Species of flowering plant

Darwinia diosmoides is a species of flowering plant in the myrtle family Myrtaceae and is endemic to the south-west of Western Australia. It is a dense, erect shrub with linear leaves and more or less spherical heads of white flowers.

==Description==
Darwinia diosmoides is a dense, erect shrub that typically grows to a height of 0.3–1.2 m. Its leaves are linear to more or less cylindrical, mostly 2–5 mm long. The flowers are arranged in compact, more or less spherical heads 6–8.5 mm in diameter, with oblong bracteoles shorter than the sepals. The sepals are about 3 mm long and joined at the base with five small, scale-like lobes, the petals white and about 1.6 mm long with the style extended beyond the petals.

==Taxonomy==
This species was formally described in 1828 by Swiss botanist Augustin Pyramus de Candolle who gave it the name Genetyllis diosmoides in his Prodromus Systematis Naturalis Regni Vegetabilis. In 1865, George Bentham changed the name to Darwinia diosmoides in the Journal of the Linnean Society, Botany. The specific epithet (diosmoides) means "Diosma-like".

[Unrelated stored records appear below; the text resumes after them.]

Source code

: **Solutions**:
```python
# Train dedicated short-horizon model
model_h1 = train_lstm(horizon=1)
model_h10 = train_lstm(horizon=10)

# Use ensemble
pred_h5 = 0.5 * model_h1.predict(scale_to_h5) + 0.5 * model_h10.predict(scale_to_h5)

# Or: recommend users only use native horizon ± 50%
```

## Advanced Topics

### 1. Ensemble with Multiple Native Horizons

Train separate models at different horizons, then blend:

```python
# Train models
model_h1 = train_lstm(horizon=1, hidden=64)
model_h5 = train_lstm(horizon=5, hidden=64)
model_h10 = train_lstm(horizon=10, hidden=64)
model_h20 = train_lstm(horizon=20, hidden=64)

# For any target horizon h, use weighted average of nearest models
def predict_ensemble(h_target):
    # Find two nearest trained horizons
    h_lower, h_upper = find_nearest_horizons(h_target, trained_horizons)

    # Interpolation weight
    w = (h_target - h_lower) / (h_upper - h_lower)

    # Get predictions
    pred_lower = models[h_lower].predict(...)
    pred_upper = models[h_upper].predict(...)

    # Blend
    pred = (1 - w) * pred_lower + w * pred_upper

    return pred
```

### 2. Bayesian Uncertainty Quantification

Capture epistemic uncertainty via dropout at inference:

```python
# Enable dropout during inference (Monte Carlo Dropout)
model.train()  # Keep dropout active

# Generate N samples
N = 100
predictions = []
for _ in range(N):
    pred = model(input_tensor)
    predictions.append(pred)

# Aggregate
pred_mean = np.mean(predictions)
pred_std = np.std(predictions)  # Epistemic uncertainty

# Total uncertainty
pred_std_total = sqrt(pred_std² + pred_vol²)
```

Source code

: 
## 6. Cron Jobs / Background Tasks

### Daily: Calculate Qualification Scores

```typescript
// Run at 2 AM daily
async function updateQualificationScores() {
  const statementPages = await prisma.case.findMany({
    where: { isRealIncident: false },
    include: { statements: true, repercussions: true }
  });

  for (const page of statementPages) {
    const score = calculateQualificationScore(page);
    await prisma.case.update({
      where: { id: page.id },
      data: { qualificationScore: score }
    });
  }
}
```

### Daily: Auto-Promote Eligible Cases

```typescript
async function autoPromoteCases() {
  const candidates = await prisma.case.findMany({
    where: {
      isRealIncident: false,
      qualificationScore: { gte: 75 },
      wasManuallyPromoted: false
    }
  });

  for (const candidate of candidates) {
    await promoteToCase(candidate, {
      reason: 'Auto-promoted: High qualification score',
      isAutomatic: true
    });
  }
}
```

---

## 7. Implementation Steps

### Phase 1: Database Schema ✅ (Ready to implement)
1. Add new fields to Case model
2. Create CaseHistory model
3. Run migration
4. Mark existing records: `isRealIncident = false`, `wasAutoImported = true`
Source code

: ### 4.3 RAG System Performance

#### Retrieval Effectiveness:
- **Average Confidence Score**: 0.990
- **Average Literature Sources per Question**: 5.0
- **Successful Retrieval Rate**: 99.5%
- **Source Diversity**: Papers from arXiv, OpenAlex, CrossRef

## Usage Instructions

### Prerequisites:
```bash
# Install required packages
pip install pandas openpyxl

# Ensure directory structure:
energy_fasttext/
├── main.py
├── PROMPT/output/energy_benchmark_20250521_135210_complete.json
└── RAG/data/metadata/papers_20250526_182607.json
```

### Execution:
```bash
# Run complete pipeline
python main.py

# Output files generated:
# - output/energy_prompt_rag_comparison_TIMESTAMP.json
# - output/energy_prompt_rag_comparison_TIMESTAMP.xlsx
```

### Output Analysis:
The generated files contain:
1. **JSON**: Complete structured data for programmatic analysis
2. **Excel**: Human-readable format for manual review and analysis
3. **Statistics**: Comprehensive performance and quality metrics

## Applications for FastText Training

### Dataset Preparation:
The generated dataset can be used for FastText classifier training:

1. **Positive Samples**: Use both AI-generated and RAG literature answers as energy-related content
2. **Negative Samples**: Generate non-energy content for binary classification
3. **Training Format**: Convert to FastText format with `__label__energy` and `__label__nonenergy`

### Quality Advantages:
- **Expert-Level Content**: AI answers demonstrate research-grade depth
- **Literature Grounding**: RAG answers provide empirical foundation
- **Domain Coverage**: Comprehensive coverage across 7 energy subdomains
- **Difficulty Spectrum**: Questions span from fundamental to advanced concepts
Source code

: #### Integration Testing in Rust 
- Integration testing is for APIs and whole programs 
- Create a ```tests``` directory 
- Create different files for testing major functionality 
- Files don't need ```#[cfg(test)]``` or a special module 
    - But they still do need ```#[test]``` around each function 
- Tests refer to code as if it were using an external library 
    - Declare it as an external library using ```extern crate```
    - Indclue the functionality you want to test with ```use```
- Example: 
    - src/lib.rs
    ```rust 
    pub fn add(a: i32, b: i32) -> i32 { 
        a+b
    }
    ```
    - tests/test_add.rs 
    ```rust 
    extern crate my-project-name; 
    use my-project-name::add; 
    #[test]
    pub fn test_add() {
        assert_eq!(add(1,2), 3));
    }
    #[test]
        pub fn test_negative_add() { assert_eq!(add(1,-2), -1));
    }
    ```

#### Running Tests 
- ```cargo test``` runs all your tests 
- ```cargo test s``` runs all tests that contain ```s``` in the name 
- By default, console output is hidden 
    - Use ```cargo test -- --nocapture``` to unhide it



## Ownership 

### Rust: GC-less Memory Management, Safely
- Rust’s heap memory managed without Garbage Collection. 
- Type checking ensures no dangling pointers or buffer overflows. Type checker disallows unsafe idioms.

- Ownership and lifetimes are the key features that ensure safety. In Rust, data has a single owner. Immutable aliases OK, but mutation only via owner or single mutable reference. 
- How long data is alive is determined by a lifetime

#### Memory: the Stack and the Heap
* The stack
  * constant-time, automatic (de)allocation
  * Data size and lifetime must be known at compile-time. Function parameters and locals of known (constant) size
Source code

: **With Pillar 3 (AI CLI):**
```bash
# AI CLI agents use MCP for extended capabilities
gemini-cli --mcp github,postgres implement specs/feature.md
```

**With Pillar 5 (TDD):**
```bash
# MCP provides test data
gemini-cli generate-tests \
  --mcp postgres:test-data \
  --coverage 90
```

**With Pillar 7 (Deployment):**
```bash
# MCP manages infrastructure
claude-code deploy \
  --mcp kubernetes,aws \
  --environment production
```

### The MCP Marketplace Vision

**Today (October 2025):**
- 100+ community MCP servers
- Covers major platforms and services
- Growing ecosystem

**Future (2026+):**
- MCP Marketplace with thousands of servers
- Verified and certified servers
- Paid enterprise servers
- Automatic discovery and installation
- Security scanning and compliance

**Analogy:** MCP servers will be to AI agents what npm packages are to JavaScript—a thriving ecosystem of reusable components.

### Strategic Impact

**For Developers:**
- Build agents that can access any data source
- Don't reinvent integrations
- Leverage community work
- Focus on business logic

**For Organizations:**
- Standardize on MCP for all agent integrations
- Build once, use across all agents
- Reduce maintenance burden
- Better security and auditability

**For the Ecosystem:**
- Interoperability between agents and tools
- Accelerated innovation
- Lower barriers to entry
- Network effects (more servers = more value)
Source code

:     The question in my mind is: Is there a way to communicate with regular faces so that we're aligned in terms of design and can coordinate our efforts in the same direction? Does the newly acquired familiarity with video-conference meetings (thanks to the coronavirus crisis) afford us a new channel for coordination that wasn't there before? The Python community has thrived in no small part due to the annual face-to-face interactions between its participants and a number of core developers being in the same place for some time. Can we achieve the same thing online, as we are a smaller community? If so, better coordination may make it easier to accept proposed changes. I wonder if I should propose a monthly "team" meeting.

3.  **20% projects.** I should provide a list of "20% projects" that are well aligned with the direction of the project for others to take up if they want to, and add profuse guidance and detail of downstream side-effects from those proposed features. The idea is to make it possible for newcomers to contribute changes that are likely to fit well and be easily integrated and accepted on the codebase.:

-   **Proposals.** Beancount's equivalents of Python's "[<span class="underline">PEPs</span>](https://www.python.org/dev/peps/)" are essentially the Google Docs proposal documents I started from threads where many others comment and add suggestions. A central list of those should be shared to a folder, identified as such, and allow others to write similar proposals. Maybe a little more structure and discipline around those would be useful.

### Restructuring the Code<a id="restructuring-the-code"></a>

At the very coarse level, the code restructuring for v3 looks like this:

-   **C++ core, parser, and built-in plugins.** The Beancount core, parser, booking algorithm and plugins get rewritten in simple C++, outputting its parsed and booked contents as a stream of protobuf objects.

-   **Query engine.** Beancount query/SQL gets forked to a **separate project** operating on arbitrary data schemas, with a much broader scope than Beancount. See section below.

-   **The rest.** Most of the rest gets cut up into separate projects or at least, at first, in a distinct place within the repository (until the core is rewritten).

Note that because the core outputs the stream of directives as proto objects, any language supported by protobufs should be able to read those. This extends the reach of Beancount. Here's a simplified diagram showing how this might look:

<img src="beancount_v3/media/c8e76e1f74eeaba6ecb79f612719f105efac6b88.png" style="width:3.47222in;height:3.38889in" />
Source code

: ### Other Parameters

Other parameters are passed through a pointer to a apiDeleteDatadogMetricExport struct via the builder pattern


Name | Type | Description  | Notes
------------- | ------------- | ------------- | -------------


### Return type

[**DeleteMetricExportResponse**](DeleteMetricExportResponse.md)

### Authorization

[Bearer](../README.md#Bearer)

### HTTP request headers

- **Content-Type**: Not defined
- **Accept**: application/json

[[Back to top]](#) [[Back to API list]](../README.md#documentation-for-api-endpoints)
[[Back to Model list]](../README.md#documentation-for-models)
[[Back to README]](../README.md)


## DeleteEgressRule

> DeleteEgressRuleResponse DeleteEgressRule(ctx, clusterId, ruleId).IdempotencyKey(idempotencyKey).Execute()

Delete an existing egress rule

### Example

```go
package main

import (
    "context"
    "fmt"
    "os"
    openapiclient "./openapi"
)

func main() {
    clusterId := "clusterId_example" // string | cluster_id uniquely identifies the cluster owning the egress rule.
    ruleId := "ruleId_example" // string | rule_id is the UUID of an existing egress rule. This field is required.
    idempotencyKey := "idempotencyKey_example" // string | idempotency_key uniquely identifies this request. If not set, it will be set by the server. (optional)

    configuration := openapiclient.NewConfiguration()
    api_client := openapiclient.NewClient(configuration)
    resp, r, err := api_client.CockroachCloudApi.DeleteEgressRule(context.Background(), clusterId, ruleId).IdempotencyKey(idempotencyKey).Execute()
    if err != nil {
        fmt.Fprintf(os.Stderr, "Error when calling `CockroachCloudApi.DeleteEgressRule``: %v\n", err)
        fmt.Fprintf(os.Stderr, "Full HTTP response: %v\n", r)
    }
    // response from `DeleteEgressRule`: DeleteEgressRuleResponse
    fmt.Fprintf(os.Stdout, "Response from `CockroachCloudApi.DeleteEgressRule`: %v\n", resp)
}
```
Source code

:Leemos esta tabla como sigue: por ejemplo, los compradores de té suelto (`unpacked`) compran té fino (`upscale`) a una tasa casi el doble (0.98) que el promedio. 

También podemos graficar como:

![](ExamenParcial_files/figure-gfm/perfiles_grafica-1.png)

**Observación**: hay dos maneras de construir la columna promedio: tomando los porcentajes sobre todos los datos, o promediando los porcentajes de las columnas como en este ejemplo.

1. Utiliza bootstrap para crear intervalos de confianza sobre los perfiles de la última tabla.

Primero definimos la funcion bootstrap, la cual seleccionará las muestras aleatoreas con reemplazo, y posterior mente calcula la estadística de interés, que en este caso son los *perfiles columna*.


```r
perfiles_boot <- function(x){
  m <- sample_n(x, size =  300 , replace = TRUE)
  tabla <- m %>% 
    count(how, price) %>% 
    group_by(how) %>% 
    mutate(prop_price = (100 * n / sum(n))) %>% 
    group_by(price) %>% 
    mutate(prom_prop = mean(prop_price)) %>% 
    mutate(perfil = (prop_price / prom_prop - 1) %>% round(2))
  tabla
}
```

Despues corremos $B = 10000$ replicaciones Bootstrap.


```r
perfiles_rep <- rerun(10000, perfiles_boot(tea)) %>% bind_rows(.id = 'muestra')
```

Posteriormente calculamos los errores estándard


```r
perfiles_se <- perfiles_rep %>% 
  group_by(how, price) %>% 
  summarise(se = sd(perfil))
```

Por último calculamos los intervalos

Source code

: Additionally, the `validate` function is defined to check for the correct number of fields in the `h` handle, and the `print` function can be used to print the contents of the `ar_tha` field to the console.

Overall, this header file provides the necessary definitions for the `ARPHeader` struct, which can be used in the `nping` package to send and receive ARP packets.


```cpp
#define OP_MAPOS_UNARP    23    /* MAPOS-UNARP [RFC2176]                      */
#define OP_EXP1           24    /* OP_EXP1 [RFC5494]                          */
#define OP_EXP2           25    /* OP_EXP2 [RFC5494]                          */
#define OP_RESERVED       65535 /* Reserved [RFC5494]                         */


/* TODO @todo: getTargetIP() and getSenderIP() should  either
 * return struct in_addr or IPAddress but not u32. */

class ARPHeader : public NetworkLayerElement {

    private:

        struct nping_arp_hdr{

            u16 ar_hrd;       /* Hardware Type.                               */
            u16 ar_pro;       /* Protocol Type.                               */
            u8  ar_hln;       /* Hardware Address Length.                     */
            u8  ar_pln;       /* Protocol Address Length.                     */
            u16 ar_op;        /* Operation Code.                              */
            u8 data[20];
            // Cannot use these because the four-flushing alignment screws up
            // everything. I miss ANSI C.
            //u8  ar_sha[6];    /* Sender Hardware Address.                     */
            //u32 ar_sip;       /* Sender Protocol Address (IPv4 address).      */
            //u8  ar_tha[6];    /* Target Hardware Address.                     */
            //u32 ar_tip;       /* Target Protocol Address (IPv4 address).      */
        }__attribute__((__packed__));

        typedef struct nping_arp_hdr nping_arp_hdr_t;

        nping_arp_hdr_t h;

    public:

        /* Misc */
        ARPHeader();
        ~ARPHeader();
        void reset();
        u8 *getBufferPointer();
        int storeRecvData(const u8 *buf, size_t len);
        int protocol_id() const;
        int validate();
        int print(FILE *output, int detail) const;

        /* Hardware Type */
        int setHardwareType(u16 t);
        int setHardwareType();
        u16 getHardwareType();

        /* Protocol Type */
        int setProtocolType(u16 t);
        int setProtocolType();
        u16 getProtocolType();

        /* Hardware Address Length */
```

==Distribution and habitat==
Darwinia diosmoides grows on granite outcrops, on hillsides, near salt lakes and on sand dunes in the Avon Wheatbelt, Esperance Plains, Jarrah Forest, Mallee and Warren bioregions of south-western Western Australia.

==Conservation status==
This darwinia is listed as "not threatened" by the Western Australian Government Department of Biodiversity, Conservation and Attractions.